The array now stores objects of type T? instead of just T because we need some way to mark array elements as being empty. The head variable is the index in the array of the front-most object.

Most of the new functionality sits in dequeue(). When we dequeue an item, we first set array[head] to nil to remove the object from the array. Then we increment head because now the next item has become the front one.

We go from this:

[ "Ada", "Steve", "Tim", "Grace", xxx, xxx ]
  head

to this:

[ xxx, "Steve", "Tim", "Grace", xxx, xxx ]
        head

It's like some weird supermarket where the people in the checkout lane don't shuffle forward towards the cash register, but the cash register moves up the queue.

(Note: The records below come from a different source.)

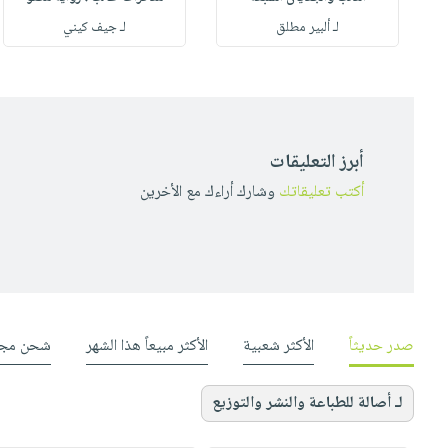
لـ ألبير مطلق
لـ جيف كيني
أبرز التعليقات
أكتب تعليقاتك
وشارك أراءك مع الأخرين
صدر حديثاً
الأكثر شعبية
الأكثر مبيعاً هذا الشهر
شحن مجا
لـ أصالة للطباعة والنشر والتوزيع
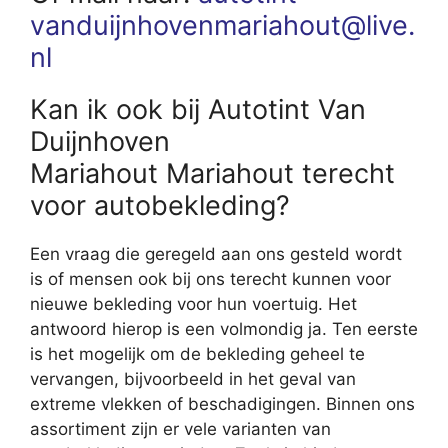
vanduijnhovenmariahout@live.
nl
Kan ik ook bij Autotint Van
Duijnhoven
Mariahout Mariahout terecht
voor autobekleding?
Een vraag die geregeld aan ons gesteld wordt
is of mensen ook bij ons terecht kunnen voor
nieuwe bekleding voor hun voertuig. Het
antwoord hierop is een volmondig ja. Ten eerste
is het mogelijk om de bekleding geheel te
vervangen, bijvoorbeeld in het geval van
extreme vlekken of beschadigingen. Binnen ons
assortiment zijn er vele varianten van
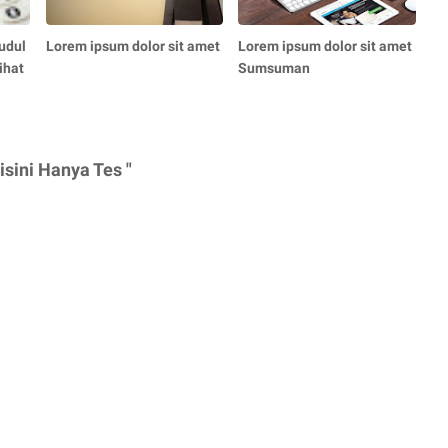
udul
Lorem ipsum dolor sit amet
Lorem ipsum dolor sit amet
ihat
Sumsuman
sini Hanya Tes "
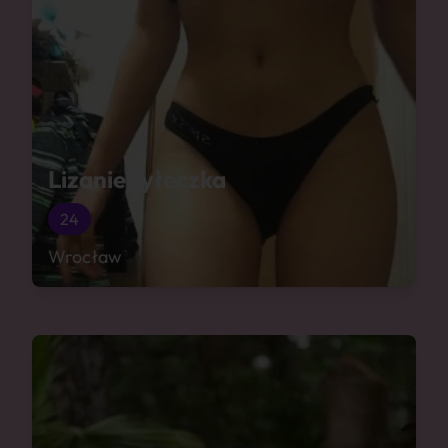
Lizanie tyłeczka
24
Wrocław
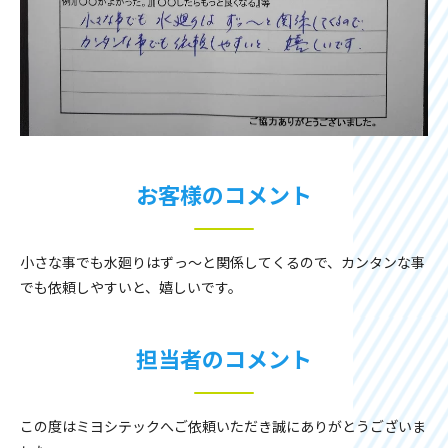
お客様のコメント
小さな事でも水廻りはずっ～と関係してくるので、カンタンな事
でも依頼しやすいと、嬉しいです。
担当者のコメント
この度はミヨシテックへご依頼いただき誠にありがとうございま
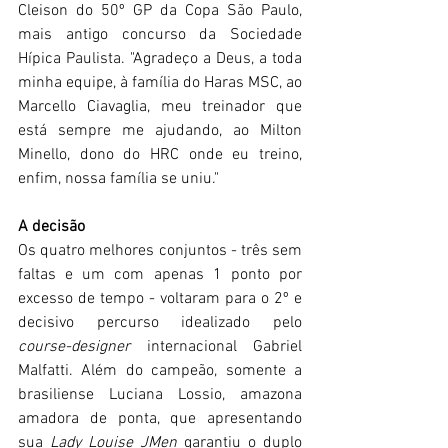
Cleison do 50º GP da Copa São Paulo, 
mais antigo concurso da Sociedade 
Hípica Paulista. "Agradeço a Deus, a toda 
minha equipe, à família do Haras MSC, ao 
Marcello Ciavaglia, meu treinador que 
está sempre me ajudando, ao Milton 
Minello, dono do HRC onde eu treino, 
enfim, nossa família se uniu."
A decisão
Os quatro melhores conjuntos - três sem 
faltas e um com apenas 1 ponto por 
excesso de tempo - voltaram para o 2º e 
decisivo percurso idealizado pelo 
course-designer
 internacional Gabriel 
Malfatti. Além do campeão, somente a 
brasiliense Luciana Lossio, amazona 
amadora de ponta, que apresentando 
sua 
Lady Louise JMen
 garantiu o duplo 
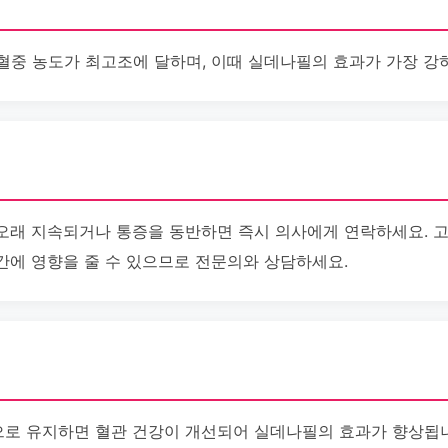
에 혈중 농도가 최고조에 달하며, 이때 실데나필의 효과가 가장 강
오래 지속되거나 통증을 동반하면 즉시 의사에게 연락하세요. 
간에 영향을 줄 수 있으므로 전문의와 상담하세요.
로 유지하면 혈관 건강이 개선되어 실데나필의 효과가 향상됩니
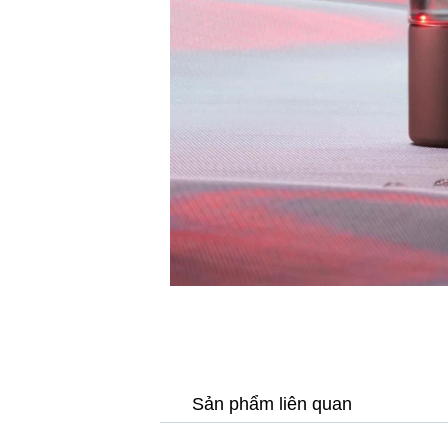
Sản phẩm liên quan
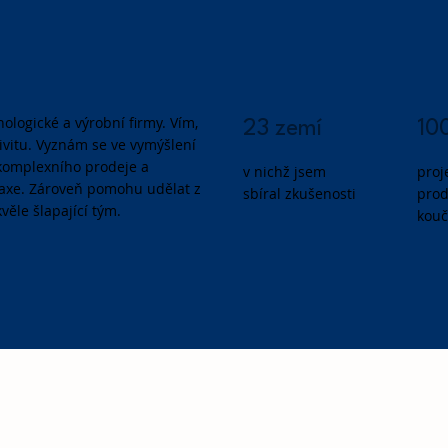
ologické a výrobní firmy. Vím,
23 zemí
10
tivitu. Vyznám se ve vymýšlení
í komplexního prodeje a
v nichž jsem
proj
raxe. Zároveň pomohu udělat z
sbíral zkušenosti
prodá
věle šlapající tým.
kouč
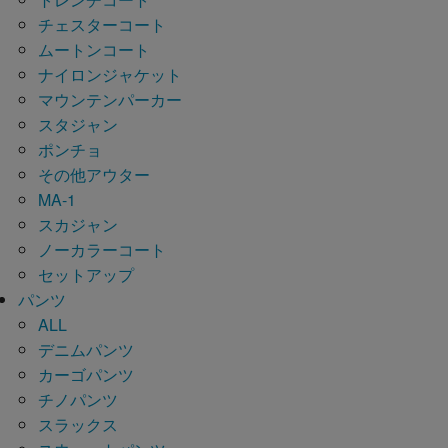
チェスターコート
ムートンコート
ナイロンジャケット
マウンテンパーカー
スタジャン
ポンチョ
その他アウター
MA-1
スカジャン
ノーカラーコート
セットアップ
パンツ
ALL
デニムパンツ
カーゴパンツ
チノパンツ
スラックス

Of course, if we never remove those empty spots at the front then the array will keep growing as we enqueue and dequeue elements. To periodically trim down the array, we do the following:

    let percentage = Double(head)/Double(array.count)
    if array.count > 50 && percentage > 0.25 {
      array.removeFirst(head)
      head = 0
    }

This calculates the percentage of empty spots at the beginning as a ratio of the total array size. If more than 25% of the array is unused, we chop off that wasted space. However, if the array is small we don't want to resize it all the time, so there must be at least 50 elements in the array before we try to trim it.

Note: I just pulled these numbers out of thin air -- you may need to tweak them based on the behavior of your app in a production environment.

To test this in a playground, do:

var q = Queue<String>()
q.array                   // [] empty array

q.enqueue("Ada")
q.enqueue("Steve")
q.enqueue("Tim")
q.array             // [{Some "Ada"}, {Some "Steve"}, {Some "Tim"}]
q.count             // 3

q.dequeue()         // "Ada"
q.array             // [nil, {Some "Steve"}, {Some "Tim"}]
q.count             // 2

q.dequeue()         // "Steve"
q.array             // [nil, nil, {Some "Tim"}]
q.count             // 1

q.enqueue("Grace")
q.array             // [nil, nil, {Some "Tim"}, {Some "Grace"}]
q.count             // 2

To test the trimming behavior, replace the line,

    if array.count > 50 && percentage > 0.25 {

with:

    if head > 2 {

Now if you dequeue another object, the array will look as follows:

q.dequeue()         // "Tim"
q.array             // [{Some "Grace"}]
q.count             // 1

The nil objects at the front have been removed and the array is no longer wasting space. This new version of Queue isn't much more complicated than the first one but dequeuing is now also an O(1) operation, just because we were a bit smarter about how we used the array.

See also

There are many other ways to create a queue. Alternative implementations use a [linked list](../Linked List/), a [circular buffer](../Ring Buffer/), or a heap.

Variations on this theme are deque, a double-ended queue where you can enqueue and dequeue at both ends, and [priority queue](../Priority Queue/), a sorted queue where the "most important" item is always at the front.